* Extracted text *
Lolita – Part One, Chapters 28–33

Summary: Chapter 28
Humbert eagerly anticipates caressing the unconscious
Lolita. He claims that he hadn’t planned on taking Lolita’s innocence
or purity but merely wanted to fondle her while she slept. He admits
that it should have been clear to him then that Lolita and Annabel
were not the same, and that if he had known what pain and trouble
would follow, he would have done things differently. Downstairs,
Humbert wanders through the hotel’s public rooms. On the terrace,
he encounters a man who insinuatingly accuses him of behaving inappropriately
with Lolita. Each time Humbert asks the man to repeat himself, however,
the man feigns innocence and pretends to make idle chit-chat about
the weather. The man, who remains half-hidden in the shadows, invites
Humbert and Lolita to lunch the following day, but Humbert plans
to be gone with Lolita by then.

* What is required *
Using the Chapter 28 summary, explain why the lunch invitation from the man on the terrace does not suit Humbert. The records come from a separate source, unrelated to the text.

* Information given *
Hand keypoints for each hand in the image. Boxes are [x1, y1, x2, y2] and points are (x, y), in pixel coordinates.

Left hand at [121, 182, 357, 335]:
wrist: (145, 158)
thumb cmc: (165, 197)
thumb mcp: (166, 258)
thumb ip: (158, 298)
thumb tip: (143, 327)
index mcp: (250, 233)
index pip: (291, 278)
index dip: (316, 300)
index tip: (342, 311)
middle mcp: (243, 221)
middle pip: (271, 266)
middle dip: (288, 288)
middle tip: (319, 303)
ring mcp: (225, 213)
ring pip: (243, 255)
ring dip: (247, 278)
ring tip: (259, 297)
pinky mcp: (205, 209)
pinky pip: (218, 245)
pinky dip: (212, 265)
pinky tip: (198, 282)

* Expected output *
The man invites Humbert and Lolita to lunch the following day, but Humbert plans to have left with Lolita before then.